Problem with the letter you are considering sending her at some point is that you are continuing to suffocate her (her word):
“You became the spark that started my journey to personal growth. I may have never taken the risk to start this without your help”- you are placing her as the spark of your current life, being helped by her now, even without her presence in your life. And so, you are letting her know that she is still your spark, still your focus.
“Our relationship may be over but the love we once shared will be eternal..you will always be my first love and I won't forget that…I could not forget us…Our memories have since been engraved into my very being…”- you are letting her know that in her absence she is still present in your life, as you still love her, whether she wants that love or not.
“Let’s grow to be we can be; we owe it to ourselves. We will do great things”- you are letting her know that in your mind, you and she are still a unit, a “we”. Again, whether she wants there to be a we or not.
You wrote: “Not a day goes by where I don't miss you and want to reach out to you. I stop myself every time” – this letter is that reaching out to her, wanting to continue the relationship. Better stop yourself.
Clearly you are still emotionally attached to her, understandably. She meant a lot to you and still does. Unfortunately, the relationship is over, her choice. It really is over. This letter is not congruent with a “journey to personal growth”. Such a journey starts without her.
My suggestion is to not send this letter.
I hope you post again with your thoughts and feelings.
anitaNovember 18, 2017 at 3:56 am #178573
Dear Jenny Lynn:
You wrote: “Your just supposed to know…its implied type thing.
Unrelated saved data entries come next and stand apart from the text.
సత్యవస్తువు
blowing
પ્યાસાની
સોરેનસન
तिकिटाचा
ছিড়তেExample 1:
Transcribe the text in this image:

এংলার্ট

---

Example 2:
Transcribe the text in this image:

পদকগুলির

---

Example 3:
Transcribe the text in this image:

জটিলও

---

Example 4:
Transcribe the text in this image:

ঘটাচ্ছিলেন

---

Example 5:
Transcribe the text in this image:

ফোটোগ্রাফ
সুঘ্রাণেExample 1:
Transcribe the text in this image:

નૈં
I was alone a very large majority of my childhood”- no one to sit with you, look in your eyes, talk to you, ask you gently, about what you feel, listen to you, smile at you, smile approvingly, letting you know that you are seen, that you are understood, that what you feel matters, that he/she will do something significant about what bothers you, toward a solution, therefore a problem in your life can and will be resolved. When you feel scared, that someone will take you into her arms, and feeling her warmth, your fear settles… that is expressed love.
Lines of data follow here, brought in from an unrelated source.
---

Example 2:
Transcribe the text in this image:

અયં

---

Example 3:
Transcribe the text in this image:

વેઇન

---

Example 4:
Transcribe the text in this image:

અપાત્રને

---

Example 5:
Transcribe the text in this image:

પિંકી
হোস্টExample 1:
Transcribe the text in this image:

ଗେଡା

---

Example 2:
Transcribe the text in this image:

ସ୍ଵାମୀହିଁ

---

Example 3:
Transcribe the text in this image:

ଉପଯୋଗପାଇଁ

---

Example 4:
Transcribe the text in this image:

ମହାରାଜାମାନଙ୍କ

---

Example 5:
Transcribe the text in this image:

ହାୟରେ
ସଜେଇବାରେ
There is only one kind of love, the expressed kind.
When you get that kind of love, as a child, you experience safety in the togetherness with the person loving you. That safety, that togetherness will last as you spend time alone. Then you will need more together time.
And so, with your boyfriend, same thing- need the safe, together time and then need alone time. It is both, not one or the other. The together time with your boyfriend should be a time when each one of you sees the other, understand each other, communicate to each other that what each feels matters and solutions to problems are possible and attended to.
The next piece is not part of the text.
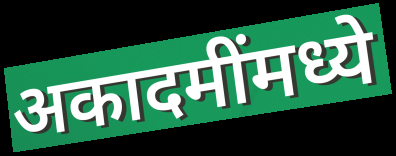
अकादमींमध्येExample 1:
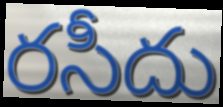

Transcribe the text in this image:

And then each needs alone time. Followed by together time, later.
You wrote: “I like to keep the stories of the things that happen to me light because honestly if I told them for what they were it could get pretty dark. And even being a depressed person I am still a good time. I hate being a downer if I can help it”-
how about (outside the context of a party or going out or relaxing after work or watching TV and such) avoiding these two extremes: making light of everything and getting pretty dark?
The middle way would be to share your thoughts and feelings responsibly, honestly, avoiding excess on both extremes, you can try this middle way next, if you would like.